Trump isola o Irã. Enxurrada de sanções sobre ouro, tecnologia, aviação e transporte

Adicione a Gazzetta del Sud como fonte

Donald Trump

A maior ofensiva económica alguma vez lançada contra o Irão para isolar o país do resto do mundo. O secretário do Tesouro dos EUA levanta o véu sobre a “Operação Económica Pária” que visa sobretudo cortar todos os laços financeiros do regime e “sufocá-lo”, de facto, economicamente.

Cinco setores na mira, incluindo a China

Na mira de Scott Bessent, portanto, não está apenas o Irão, mas também todos aqueles que o ajudam de alguma forma, incluindo a China. E o âmbito das sanções secundárias inclui cinco setores principais: ativos digitais, tecnologia, ouro, aviação e transporte marítimo. “Colocaremos fim ao acesso ao sistema do dólar para aqueles que lavam o dinheiro iraniano”, ameaçou em tom áspero, emitindo um aviso a “aqueles que facilitam o Irão”: “Não testem a nossa determinação”.

«Ou América ou Irão»

Depois de decretar na Verdade que o Irão “está em colapso total”, Donald Trump – explicou o secretário do Tesouro – está a contactar os líderes mundiais com “pedidos específicos para cessar as interações com o regime”. “Sabemos que ele pode ser persuasivo”, explicou Bessent com um sorriso irónico, antes de especificar que os líderes mundiais “têm de tomar uma decisão: ou a América ou o Irão”.

É dado aos países um cronograma definido para interromper a cooperação económica com o Irão e a “contagem decrescente apenas começou”. Quem não cortar relações enfrentará o “laço” e a ação unilateral do Departamento do Tesouro. “Aqueles que se ligam ao regime iraniano devem esperar partilhar o isolamento de um regime em declínio”, trovejou Bessent, explicando, em vez disso, que aqueles que estão do lado dos Estados Unidos “colherão os frutos da nossa parceria”.

A resposta de Teerã

A campanha americana de “pressão máxima” aparentemente não parece assustar Teerã, segundo o qual esta ofensiva nada mais é do que uma admissão de derrota. “Usaremos todos os nossos recursos para combater as sanções económicas”, disse o porta-voz do Ministério dos Negócios Estrangeiros de Teerão, Esmaeil Baghaei, garantindo que Teerão não cederá e observando que os civis iranianos pagarão as maiores consequências da repressão americana.

As sanções ocidentais esmagaram o Irão durante anos, causando um aumento na inflação e uma crise no mercado de trabalho que desencadeou protestos em massa contra o governo de Teerão no início deste ano.
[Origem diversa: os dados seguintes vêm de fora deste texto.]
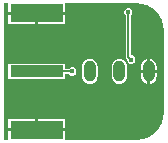
<source format=gtl>
G04*
G04 #@! TF.GenerationSoftware,Altium Limited,Altium Designer,23.5.1 (21)*
G04*
G04 Layer_Physical_Order=1*
G04 Layer_Color=255*
%FSLAX44Y44*%
%MOMM*%
G71*
G04*
G04 #@! TF.SameCoordinates,15E139BA-CB31-48D9-99C5-4DE2AD628402*
G04*
G04*
G04 #@! TF.FilePolarity,Positive*
G04*
G01*
G75*
%ADD11R,4.5000X1.0000*%
%ADD12R,4.5000X1.5000*%
%ADD16C,0.1500*%
%ADD17O,1.0000X1.8000*%
%ADD18C,0.4000*%
G36*
X249435Y117296D02*
X253699Y116002D01*
X257630Y113901D01*
X261074Y111074D01*
X263901Y107629D01*
X266002Y103699D01*
X267296Y99435D01*
X267724Y95089D01*
X267706Y95000D01*
Y25000D01*
X267724Y24911D01*
X267296Y20565D01*
X266002Y16301D01*
X263901Y12371D01*
X261074Y8926D01*
X257630Y6099D01*
X253699Y3998D01*
X249435Y2704D01*
X245089Y2276D01*
X245000Y2294D01*
X184000Y2294D01*
Y9480D01*
X160000D01*
X136000D01*
Y2294D01*
X132294D01*
Y117706D01*
X136000D01*
Y110520D01*
X160000D01*
X184000D01*
Y117706D01*
X245000D01*
X245089Y117724D01*
X249435Y117296D01*
D02*
G37*
%LPC*%
G36*
X184000Y107980D02*
X161270D01*
Y100250D01*
X184000D01*
Y107980D01*
D02*
G37*
G36*
X158730D02*
X136000D01*
Y100250D01*
X158730D01*
Y107980D01*
D02*
G37*
G36*
X238196Y113500D02*
X236804D01*
X235517Y112967D01*
X234533Y111983D01*
X234000Y110696D01*
Y109304D01*
X234533Y108017D01*
X235206Y107344D01*
Y72500D01*
X235381Y71622D01*
X235878Y70878D01*
X236500Y70256D01*
Y69304D01*
X237033Y68017D01*
X238017Y67033D01*
X239304Y66500D01*
X240696D01*
X241983Y67033D01*
X242967Y68017D01*
X243500Y69304D01*
Y70696D01*
X242967Y71983D01*
X241983Y72967D01*
X240696Y73500D01*
X239794D01*
Y107344D01*
X240467Y108017D01*
X241000Y109304D01*
Y110696D01*
X240467Y111983D01*
X239483Y112967D01*
X238196Y113500D01*
D02*
G37*
G36*
X256270Y70389D02*
Y61270D01*
X261556D01*
Y64000D01*
X261333Y65697D01*
X260678Y67278D01*
X259636Y68636D01*
X258278Y69678D01*
X256697Y70333D01*
X256270Y70389D01*
D02*
G37*
G36*
X253730D02*
X253303Y70333D01*
X251722Y69678D01*
X250364Y68636D01*
X249322Y67278D01*
X248667Y65697D01*
X248444Y64000D01*
Y61270D01*
X253730D01*
Y70389D01*
D02*
G37*
G36*
X184000Y66500D02*
X136000D01*
Y53500D01*
X184000D01*
Y57706D01*
X187344D01*
X188017Y57033D01*
X189304Y56500D01*
X190696D01*
X191983Y57033D01*
X192967Y58017D01*
X193500Y59304D01*
Y60696D01*
X192967Y61983D01*
X191983Y62967D01*
X190696Y63500D01*
X189304D01*
X188017Y62967D01*
X187344Y62294D01*
X184000D01*
Y66500D01*
D02*
G37*
G36*
X261556Y58730D02*
X256270D01*
Y49611D01*
X256697Y49667D01*
X258278Y50322D01*
X259636Y51364D01*
X260678Y52722D01*
X261333Y54303D01*
X261556Y56000D01*
Y58730D01*
D02*
G37*
G36*
X253730D02*
X248444D01*
Y56000D01*
X248667Y54303D01*
X249322Y52722D01*
X250364Y51364D01*
X251722Y50322D01*
X253303Y49667D01*
X253730Y49611D01*
Y58730D01*
D02*
G37*
G36*
X230000Y70556D02*
X228303Y70333D01*
X226722Y69678D01*
X225364Y68636D01*
X224322Y67278D01*
X223667Y65697D01*
X223444Y64000D01*
Y56000D01*
X223667Y54303D01*
X224322Y52722D01*
X225364Y51364D01*
X226722Y50322D01*
X228303Y49667D01*
X230000Y49444D01*
X231697Y49667D01*
X233278Y50322D01*
X234636Y51364D01*
X235678Y52722D01*
X236333Y54303D01*
X236556Y56000D01*
Y64000D01*
X236333Y65697D01*
X235678Y67278D01*
X234636Y68636D01*
X233278Y69678D01*
X231697Y70333D01*
X230000Y70556D01*
D02*
G37*
G36*
X205000D02*
X203303Y70333D01*
X201722Y69678D01*
X200364Y68636D01*
X199322Y67278D01*
X198667Y65697D01*
X198444Y64000D01*
Y56000D01*
X198667Y54303D01*
X199322Y52722D01*
X200364Y51364D01*
X201722Y50322D01*
X203303Y49667D01*
X205000Y49444D01*
X206697Y49667D01*
X208278Y50322D01*
X209636Y51364D01*
X210678Y52722D01*
X211333Y54303D01*
X211556Y56000D01*
Y64000D01*
X211333Y65697D01*
X210678Y67278D01*
X209636Y68636D01*
X208278Y69678D01*
X206697Y70333D01*
X205000Y70556D01*
D02*
G37*
G36*
X184000Y19750D02*
X161270D01*
Y12020D01*
X184000D01*
Y19750D01*
D02*
G37*
G36*
X158730D02*
X136000D01*
Y12020D01*
X158730D01*
Y19750D01*
D02*
G37*
%LPD*%
D11*
X160000Y60000D02*
D03*
D12*
Y109250D02*
D03*
Y10750D02*
D03*
D16*
X237500Y72500D02*
X240000Y70000D01*
X237500Y72500D02*
Y110000D01*
X160000Y60000D02*
X190000D01*
D17*
X255000D02*
D03*
X230000D02*
D03*
X205000D02*
D03*
D18*
X240000Y70000D02*
D03*
X237500Y110000D02*
D03*
X190000Y60000D02*
D03*
M02*

</source>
Os líderes do regime, no entanto, não desistiram e responderam às manifestações com uma repressão sangrenta que levou ao assassinato de milhares de manifestantes.

O aviso de Rezaei

Segundo Mohsen Rezaei, chefe do Conselho Supremo de Segurança Nacional, o Irão poderia responder com retaliação contra os aliados americanos no Golfo. “Consideraremos a participação e o apoio à guerra económica da América contra o povo iraniano como um acto de guerra”, disse ele.

Poucos detalhes sobre o Dia D econômico

Para além das proclamações e dos tons ásperos e ameaçadores, Bessent não ofereceu muitos detalhes sobre o Dia D económico. Ele deixou claro que os Estados Unidos estão concentrados em cinco áreas que representam a força vital do Irão, desde activos digitais até tecnologia, aviação e transporte marítimo. Novas sanções já foram impostas a estes setores.

O secretário do Tesouro também evitou diplomaticamente responder quais poderiam ser as repercussões para a China, o maior comprador mundial de petróleo iraniano. “Ninguém está fora do alcance das sanções secundárias americanas”, limitou-se a responder, destacando como o seu anúncio pode ser lido como uma oportunidade para “remediar o mau comportamento” daqueles que têm ligações ao regime.

Negociações paralisadas e meio de mandato sobre nós

O endurecimento da postura económica da América ocorre num momento em que as negociações para acabar com a guerra estão estagnadas. Trump, a 70 dias das eleições intercalares, optou por não prosseguir com uma ação militar mais forte, consciente da oposição dos americanos e de parte do Congresso à guerra. Ainda não está claro quais os efeitos adicionais que o aperto terá sobre uma economia iraniana já em crise e que luta com o rial em mínimos históricos em relação ao dólar.